◆ Your task:
Could you rewrite the material below, replacing every "point_idx" with "point_id" and leaving everything else unchanged?

>>>>

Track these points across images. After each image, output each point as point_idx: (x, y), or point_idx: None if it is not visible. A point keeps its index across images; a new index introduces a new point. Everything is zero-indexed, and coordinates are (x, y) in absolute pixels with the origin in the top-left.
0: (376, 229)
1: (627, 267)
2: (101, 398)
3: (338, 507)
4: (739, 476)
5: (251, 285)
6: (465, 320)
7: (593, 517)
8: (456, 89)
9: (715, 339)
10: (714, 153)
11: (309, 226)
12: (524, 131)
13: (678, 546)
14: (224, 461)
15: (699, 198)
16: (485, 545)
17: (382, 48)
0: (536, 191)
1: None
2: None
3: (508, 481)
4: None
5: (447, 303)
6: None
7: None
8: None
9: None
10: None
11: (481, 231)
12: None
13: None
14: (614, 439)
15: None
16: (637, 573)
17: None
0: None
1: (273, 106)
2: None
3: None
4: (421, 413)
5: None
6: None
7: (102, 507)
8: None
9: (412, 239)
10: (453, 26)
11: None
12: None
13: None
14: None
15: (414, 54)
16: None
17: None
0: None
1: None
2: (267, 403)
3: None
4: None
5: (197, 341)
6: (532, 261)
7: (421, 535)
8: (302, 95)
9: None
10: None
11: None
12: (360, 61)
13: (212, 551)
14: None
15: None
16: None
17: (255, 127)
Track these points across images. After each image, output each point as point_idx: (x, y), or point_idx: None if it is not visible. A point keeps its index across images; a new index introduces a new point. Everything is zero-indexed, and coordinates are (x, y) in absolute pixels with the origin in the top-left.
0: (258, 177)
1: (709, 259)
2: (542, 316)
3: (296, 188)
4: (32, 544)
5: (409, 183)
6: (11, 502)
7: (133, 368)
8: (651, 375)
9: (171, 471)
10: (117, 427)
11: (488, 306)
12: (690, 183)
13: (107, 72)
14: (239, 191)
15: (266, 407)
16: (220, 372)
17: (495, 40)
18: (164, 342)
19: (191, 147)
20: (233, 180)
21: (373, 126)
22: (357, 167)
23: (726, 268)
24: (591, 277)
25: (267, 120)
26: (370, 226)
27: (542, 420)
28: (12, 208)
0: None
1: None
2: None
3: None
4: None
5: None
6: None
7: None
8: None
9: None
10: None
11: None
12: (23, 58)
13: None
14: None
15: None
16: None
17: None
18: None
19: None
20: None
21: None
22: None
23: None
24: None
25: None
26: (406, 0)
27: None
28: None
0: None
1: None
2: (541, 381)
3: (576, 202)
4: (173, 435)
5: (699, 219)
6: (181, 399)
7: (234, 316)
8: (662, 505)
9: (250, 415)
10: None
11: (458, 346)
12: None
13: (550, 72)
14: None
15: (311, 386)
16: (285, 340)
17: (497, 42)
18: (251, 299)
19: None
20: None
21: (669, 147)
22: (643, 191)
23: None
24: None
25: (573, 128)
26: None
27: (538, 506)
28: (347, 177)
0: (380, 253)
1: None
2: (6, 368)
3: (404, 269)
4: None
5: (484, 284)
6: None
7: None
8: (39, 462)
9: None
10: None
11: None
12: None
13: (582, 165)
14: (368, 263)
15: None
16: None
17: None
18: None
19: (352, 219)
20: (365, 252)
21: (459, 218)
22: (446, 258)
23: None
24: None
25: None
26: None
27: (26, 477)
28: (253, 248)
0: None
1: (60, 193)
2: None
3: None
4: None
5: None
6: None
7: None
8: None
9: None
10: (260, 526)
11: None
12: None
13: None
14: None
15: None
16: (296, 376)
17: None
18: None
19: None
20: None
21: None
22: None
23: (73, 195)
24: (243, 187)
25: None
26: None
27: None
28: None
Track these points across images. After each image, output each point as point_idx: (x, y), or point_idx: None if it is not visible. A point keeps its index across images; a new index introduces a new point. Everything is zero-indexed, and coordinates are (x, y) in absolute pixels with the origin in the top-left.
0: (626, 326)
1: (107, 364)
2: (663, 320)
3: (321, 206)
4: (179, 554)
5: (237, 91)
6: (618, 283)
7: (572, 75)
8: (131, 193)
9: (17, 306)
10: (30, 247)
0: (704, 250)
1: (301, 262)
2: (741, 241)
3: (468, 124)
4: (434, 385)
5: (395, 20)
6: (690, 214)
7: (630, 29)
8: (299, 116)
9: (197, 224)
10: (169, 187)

<<<<

◆ Solution:
Track these points across images. After each image, output each point as point_id: (x, y), or point_id: None if it is not visible. A point keeps its index across images; a new index introduces a new point. Everything is zero-indexed, and coordinates are (x, y) in absolute pixels with the origin in the top-left.
0: (376, 229)
1: (627, 267)
2: (101, 398)
3: (338, 507)
4: (739, 476)
5: (251, 285)
6: (465, 320)
7: (593, 517)
8: (456, 89)
9: (715, 339)
10: (714, 153)
11: (309, 226)
12: (524, 131)
13: (678, 546)
14: (224, 461)
15: (699, 198)
16: (485, 545)
17: (382, 48)
0: (536, 191)
1: None
2: None
3: (508, 481)
4: None
5: (447, 303)
6: None
7: None
8: None
9: None
10: None
11: (481, 231)
12: None
13: None
14: (614, 439)
15: None
16: (637, 573)
17: None
0: None
1: (273, 106)
2: None
3: None
4: (421, 413)
5: None
6: None
7: (102, 507)
8: None
9: (412, 239)
10: (453, 26)
11: None
12: None
13: None
14: None
15: (414, 54)
16: None
17: None
0: None
1: None
2: (267, 403)
3: None
4: None
5: (197, 341)
6: (532, 261)
7: (421, 535)
8: (302, 95)
9: None
10: None
11: None
12: (360, 61)
13: (212, 551)
14: None
15: None
16: None
17: (255, 127)
Track these points across images. After each image, output each point as point_id: (x, y), or point_id: None if it is not visible. A point keeps its index across images; a new index introduces a new point. Everything is zero-indexed, and coordinates are (x, y) in absolute pixels with the origin in the top-left.
0: (258, 177)
1: (709, 259)
2: (542, 316)
3: (296, 188)
4: (32, 544)
5: (409, 183)
6: (11, 502)
7: (133, 368)
8: (651, 375)
9: (171, 471)
10: (117, 427)
11: (488, 306)
12: (690, 183)
13: (107, 72)
14: (239, 191)
15: (266, 407)
16: (220, 372)
17: (495, 40)
18: (164, 342)
19: (191, 147)
20: (233, 180)
21: (373, 126)
22: (357, 167)
23: (726, 268)
24: (591, 277)
25: (267, 120)
26: (370, 226)
27: (542, 420)
28: (12, 208)
0: None
1: None
2: None
3: None
4: None
5: None
6: None
7: None
8: None
9: None
10: None
11: None
12: (23, 58)
13: None
14: None
15: None
16: None
17: None
18: None
19: None
20: None
21: None
22: None
23: None
24: None
25: None
26: (406, 0)
27: None
28: None
0: None
1: None
2: (541, 381)
3: (576, 202)
4: (173, 435)
5: (699, 219)
6: (181, 399)
7: (234, 316)
8: (662, 505)
9: (250, 415)
10: None
11: (458, 346)
12: None
13: (550, 72)
14: None
15: (311, 386)
16: (285, 340)
17: (497, 42)
18: (251, 299)
19: None
20: None
21: (669, 147)
22: (643, 191)
23: None
24: None
25: (573, 128)
26: None
27: (538, 506)
28: (347, 177)
0: (380, 253)
1: None
2: (6, 368)
3: (404, 269)
4: None
5: (484, 284)
6: None
7: None
8: (39, 462)
9: None
10: None
11: None
12: None
13: (582, 165)
14: (368, 263)
15: None
16: None
17: None
18: None
19: (352, 219)
20: (365, 252)
21: (459, 218)
22: (446, 258)
23: None
24: None
25: None
26: None
27: (26, 477)
28: (253, 248)
0: None
1: (60, 193)
2: None
3: None
4: None
5: None
6: None
7: None
8: None
9: None
10: (260, 526)
11: None
12: None
13: None
14: None
15: None
16: (296, 376)
17: None
18: None
19: None
20: None
21: None
22: None
23: (73, 195)
24: (243, 187)
25: None
26: None
27: None
28: None
Track these points across images. After each image, output each point as point_id: (x, y), or point_id: None if it is not visible. A point keeps its index across images; a new index introduces a new point. Everything is zero-indexed, and coordinates are (x, y) in absolute pixels with the origin in the top-left.
0: (626, 326)
1: (107, 364)
2: (663, 320)
3: (321, 206)
4: (179, 554)
5: (237, 91)
6: (618, 283)
7: (572, 75)
8: (131, 193)
9: (17, 306)
10: (30, 247)
0: (704, 250)
1: (301, 262)
2: (741, 241)
3: (468, 124)
4: (434, 385)
5: (395, 20)
6: (690, 214)
7: (630, 29)
8: (299, 116)
9: (197, 224)
10: (169, 187)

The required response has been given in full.